The Dutch semiconductor equipment manufacturer expects a revenue decline of 0-10% in Q1, disappointing analysts who had anticipated growth.
Besi reported Q4 revenue of €153.4 million, down 2% sequentially and 3.9% year-over-year, primarily due to lower demand for automotive applications.
Orders fell 19.7% quarter-over-quarter and 26.7% year-over-year to €121.9 million, reflecting weaker bookings for high-performance computing and mainstream assembly applications.
The company’s gross margin declined slightly to 64%, impacted by unfavorable forex movements.
Analysts at Bernstein described the results as “a tough print with misses on Q4 results and Q1 guidance” and noted that the downturn is still ongoing.
While AI-related applications remain a bright spot, Bernstein emphasized that broader industry challenges persist.

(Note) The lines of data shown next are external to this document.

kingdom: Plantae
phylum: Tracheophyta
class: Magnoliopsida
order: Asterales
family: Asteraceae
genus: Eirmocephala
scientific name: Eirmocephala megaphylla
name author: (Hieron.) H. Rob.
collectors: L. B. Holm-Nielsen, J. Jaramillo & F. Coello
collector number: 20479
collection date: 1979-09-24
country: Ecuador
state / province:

Besi’s Q1 revenue guidance—suggesting a midpoint of €146 million—is below analyst expectations (consensus: €173 million). Bernstein noted that the guidance reflects ongoing weakness and that “mainstream recovery could begin in H2 2025”.
Despite near-term softness, the analysts remain optimistic about Besi’s long-term growth potential in advanced packaging and hybrid bonding. Bernstein reaffirmed its Outperform rating, citing AI-driven demand as a key driver for future growth.